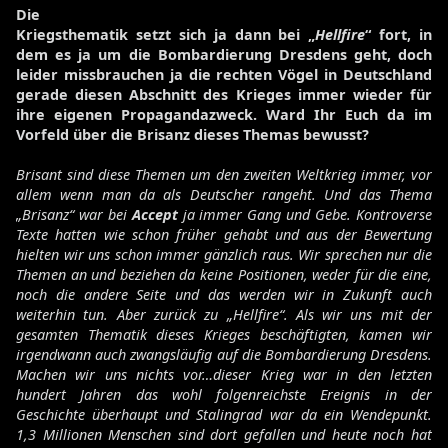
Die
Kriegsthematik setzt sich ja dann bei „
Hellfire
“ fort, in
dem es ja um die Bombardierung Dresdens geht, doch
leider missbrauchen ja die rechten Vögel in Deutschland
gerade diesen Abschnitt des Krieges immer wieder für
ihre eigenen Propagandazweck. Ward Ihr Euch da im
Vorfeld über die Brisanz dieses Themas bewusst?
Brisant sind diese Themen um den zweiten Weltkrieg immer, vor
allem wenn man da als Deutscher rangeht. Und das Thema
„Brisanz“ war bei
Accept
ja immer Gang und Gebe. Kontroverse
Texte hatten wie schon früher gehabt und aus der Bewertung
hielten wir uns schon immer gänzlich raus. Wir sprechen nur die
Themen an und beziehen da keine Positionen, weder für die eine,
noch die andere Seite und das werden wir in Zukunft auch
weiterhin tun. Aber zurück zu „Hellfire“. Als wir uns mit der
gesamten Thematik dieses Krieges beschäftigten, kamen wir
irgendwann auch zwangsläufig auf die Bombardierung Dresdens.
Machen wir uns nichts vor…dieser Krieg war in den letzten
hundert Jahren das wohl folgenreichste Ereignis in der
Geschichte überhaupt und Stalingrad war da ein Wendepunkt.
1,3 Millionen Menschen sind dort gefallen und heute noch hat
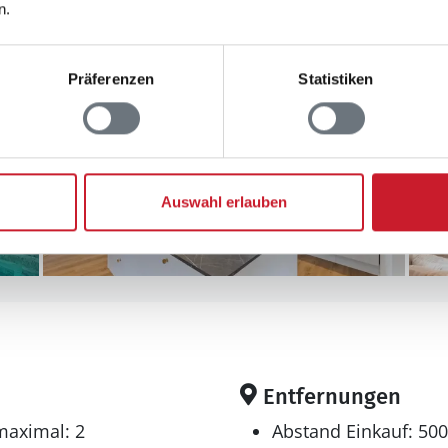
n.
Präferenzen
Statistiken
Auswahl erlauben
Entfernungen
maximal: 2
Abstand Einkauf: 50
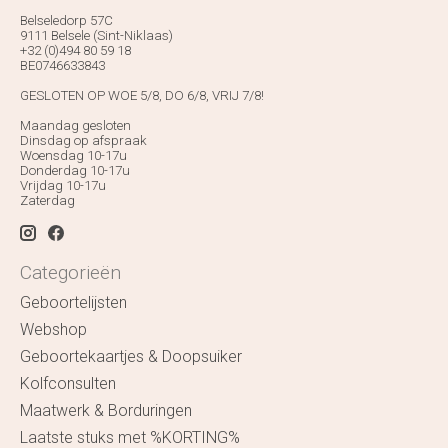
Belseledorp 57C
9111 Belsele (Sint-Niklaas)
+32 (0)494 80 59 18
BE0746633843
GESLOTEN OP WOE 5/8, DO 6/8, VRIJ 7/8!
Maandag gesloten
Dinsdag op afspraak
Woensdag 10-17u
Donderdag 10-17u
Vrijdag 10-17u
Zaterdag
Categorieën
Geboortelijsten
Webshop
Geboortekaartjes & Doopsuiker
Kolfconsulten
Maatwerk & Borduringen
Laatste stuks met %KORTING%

[Task directions] From the first line to the last, retype the data above exactly, but not its images.

[Exercise answer]
Die
Kriegsthematik setzt sich ja dann bei „
Hellfire
“ fort, in
dem es ja um die Bombardierung Dresdens geht, doch
leider missbrauchen ja die rechten Vögel in Deutschland
gerade diesen Abschnitt des Krieges immer wieder für
ihre eigenen Propagandazweck. Ward Ihr Euch da im
Vorfeld über die Brisanz dieses Themas bewusst?
Brisant sind diese Themen um den zweiten Weltkrieg immer, vor
allem wenn man da als Deutscher rangeht. Und das Thema
„Brisanz“ war bei
Accept
ja immer Gang und Gebe. Kontroverse
Texte hatten wie schon früher gehabt und aus der Bewertung
hielten wir uns schon immer gänzlich raus. Wir sprechen nur die
Themen an und beziehen da keine Positionen, weder für die eine,
noch die andere Seite und das werden wir in Zukunft auch
weiterhin tun. Aber zurück zu „Hellfire“. Als wir uns mit der
gesamten Thematik dieses Krieges beschäftigten, kamen wir
irgendwann auch zwangsläufig auf die Bombardierung Dresdens.
Machen wir uns nichts vor…dieser Krieg war in den letzten
hundert Jahren das wohl folgenreichste Ereignis in der
Geschichte überhaupt und Stalingrad war da ein Wendepunkt.
1,3 Millionen Menschen sind dort gefallen und heute noch hat
n.
Präferenzen
Statistiken
Auswahl erlauben
Entfernungen
maximal: 2
Abstand Einkauf: 50
Belseledorp 57C
9111 Belsele (Sint-Niklaas)
+32 (0)494 80 59 18
BE0746633843
GESLOTEN OP WOE 5/8, DO 6/8, VRIJ 7/8!
Maandag gesloten
Dinsdag op afspraak
Woensdag 10-17u
Donderdag 10-17u
Vrijdag 10-17u
Zaterdag
Categorieën
Geboortelijsten
Webshop
Geboortekaartjes & Doopsuiker
Kolfconsulten
Maatwerk & Borduringen
Laatste stuks met %KORTING%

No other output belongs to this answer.